5. Use the pulpit to repudiate Christian dominionism, nationalism, and a “prosperity gospel.” These ideologies, which Hassan calls “the opposite of Jesus’ words,” provide a foundation for authoritarian ideology. “‘Morality vs. criminality’ and ‘Do onto others as you want them to do onto you’ need to be on everybody’s mind,” Hassan said. “We need to adopt a loving, cooperative, collaborative model rather than the polarization, hatred, and fear model that the authoritarians are pushing.”

Liberation through the ‘grand arc of scripture’

SOME PASTORS ALREADY employ Hassan’s suggestions.

For Rev. Kaitlyn Wood, lead pastor at United Church of Cohoes in New York, rampant conspiracy theories spurred her to “to move people out of an American mindset and into a kingdom mindset.” For her part, Wood models and teaches “a different way forward that doesn’t ostracize people.”

Using what Wood calls “the grand arc of scripture,” she has identified a narrative that contradicts dominionist, nationalistic theology and focuses instead on a justice-based approach. Her goal is to teach her congregation that neither Democrats nor Republicans “have a hold on Christianity,” without using those terms at all.

Wood told Sojourners, “Many people who would have been very staunchly conservative, very staunchly Republican, have stopped identifying with the party almost altogether, not moving to the Democrat party, but instead moving more into this tension of the in-between.”

In Minneapolis, Rev. Stephanie Williams O’Brien is creating her own “kingdom mindset” within her church. O’Brien has spent her tenure as lead pastor of Mill City Church creating “a place that’s psychologically safe” for her congregation “to ask hard questions and to be able to say, ‘I don’t understand.’” She urges congregants to message her with questions and concerns around what they see happening in the world.
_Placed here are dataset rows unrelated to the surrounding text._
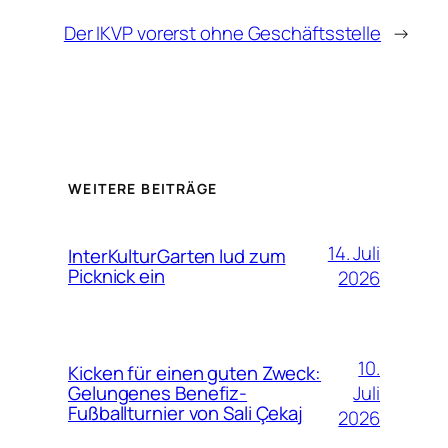
Der IKVP vorerst ohne Geschäftsstelle
→
WEITERE BEITRÄGE
14. Juli
InterKulturGarten lud zum
Picknick ein
2026
10.
Kicken für einen guten Zweck:
Juli
Gelungenes Benefiz-
Fußballturnier von Sali Çekaj
2026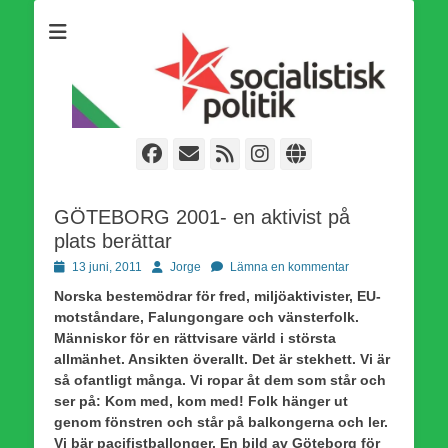
Som medlem i Socialistisk Politik är du medlem i den
Socialistisk Politik
världsomfattande socialistiska Fjärde Internationalen och en viktig
tillgång i kampen för en socialistisk framtid!
Facebook
E-
Webbflöde
Instagram
Webbplats
post
GÖTEBORG 2001- en aktivist på
plats berättar
Publicerad
Författare
13 juni, 2011
Jorge
Lämna en kommentar
den
Norska bestemödrar för fred, miljöaktivister, EU-
motståndare, Falungongare och vänsterfolk.
Människor för en rättvisare värld i största
allmänhet. Ansikten överallt. Det är stekhett. Vi är
så ofantligt många. Vi ropar åt dem som står och
ser på: Kom med, kom med! Folk hänger ut
genom fönstren och står på balkongerna och ler.
Vi bär pacifistballonger. En bild av Göteborg för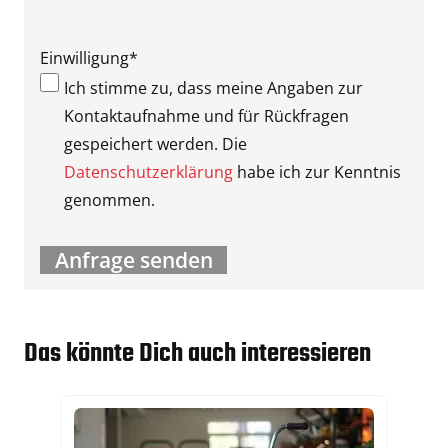
Einwilligung
*
Ich stimme zu, dass meine Angaben zur
Kontaktaufnahme und für Rückfragen
gespeichert werden. Die
Datenschutzerklärung
habe ich zur Kenntnis
genommen.
Das könnte Dich auch interessieren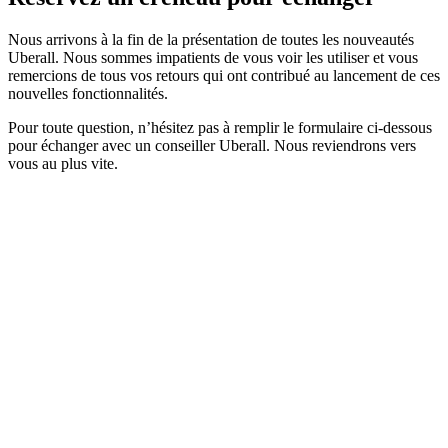
Nous arrivons à la fin de la présentation de toutes les nouveautés
Uberall. Nous sommes impatients de vous voir les utiliser et vous
remercions de tous vos retours qui ont contribué au lancement de ces
nouvelles fonctionnalités.
Pour toute question, n’hésitez pas à remplir le formulaire ci-dessous
pour échanger avec un conseiller Uberall. Nous reviendrons vers
vous au plus vite.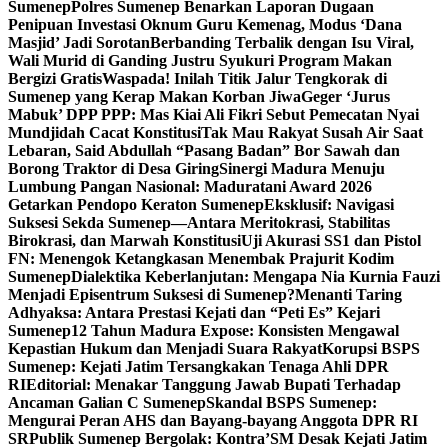
Sumenep
Polres Sumenep Benarkan Laporan Dugaan
Penipuan Investasi Oknum Guru Kemenag, Modus ‘Dana
Masjid’ Jadi Sorotan
Berbanding Terbalik dengan Isu Viral,
Wali Murid di Ganding Justru Syukuri Program Makan
Bergizi Gratis
Waspada! Inilah Titik Jalur Tengkorak di
Sumenep yang Kerap Makan Korban Jiwa
Geger ‘Jurus
Mabuk’ DPP PPP: Mas Kiai Ali Fikri Sebut Pemecatan Nyai
Mundjidah Cacat Konstitusi
Tak Mau Rakyat Susah Air Saat
Lebaran, Said Abdullah “Pasang Badan” Bor Sawah dan
Borong Traktor di Desa Giring
Sinergi Madura Menuju
Lumbung Pangan Nasional: Maduratani Award 2026
Getarkan Pendopo Keraton Sumenep
Eksklusif: Navigasi
Suksesi Sekda Sumenep—Antara Meritokrasi, Stabilitas
Birokrasi, dan Marwah Konstitusi
Uji Akurasi SS1 dan Pistol
FN: Menengok Ketangkasan Menembak Prajurit Kodim
Sumenep
Dialektika Keberlanjutan: Mengapa Nia Kurnia Fauzi
Menjadi Episentrum Suksesi di Sumenep?
Menanti Taring
Adhyaksa: Antara Prestasi Kejati dan “Peti Es” Kejari
Sumenep
12 Tahun Madura Expose: Konsisten Mengawal
Kepastian Hukum dan Menjadi Suara Rakyat
Korupsi BSPS
Sumenep: Kejati Jatim Tersangkakan Tenaga Ahli DPR
RI
Editorial: Menakar Tanggung Jawab Bupati Terhadap
Ancaman Galian C Sumenep
Skandal BSPS Sumenep:
Mengurai Peran AHS dan Bayang-bayang Anggota DPR RI
SR
Publik Sumenep Bergolak: Kontra’SM Desak Kejati Jatim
And people do message her. Whether they hold beliefs about the tea party, Trump, or QAnon, or they are concerned about family members or loved ones espousing those beliefs, O’Brien wants them to know that she’s supporting them and that she doesn’t plan to stop.

Gelatt and Mannes both left their churches within a year of the experiences they described. Gelatt moved to Hays, Kan., where he became lead pastor at North Oak Community Church and began a doctoral program in biblical justice—a necessary step, he said, in countering the misinformation rampant in the Christian sphere.

Mannes not only left his congregation but left the evangelical church at large. He found the Trumpism within the “church family” irreconcilable with his faith. “When you look at the violence that’s being done to people of other races, the church has turned a hard heart and a willfully blind eye to dangerous realities,” said Mannes, who is white. “If you can look at the violence and shrug your shoulders, you have fundamentally left the Kingdom of God.”

Josh Shirley, the Calvin student who found himself in the alt-right pipeline, says much in the alt-right community led him to believe he was lonely and single because “society was giving women too high a standard for men.”

“Obviously, that’s a load of crap,” said Shirley, “but it was an easy way to dodge blame for my personal failings. And so, on it goes until I have my little, secret worldview that leaves me scot-free of blame for anything bad happening in my life.”

O’Brien recognizes Shirley’s experience. “When they’ve done research on extremism, the only thing that has really been proven to help people is to be loved out of it,” O’Brien said. “This is the most Christian thing to say: The only thing that can deprogram somebody from misinformation, disinformation, and hate is love.”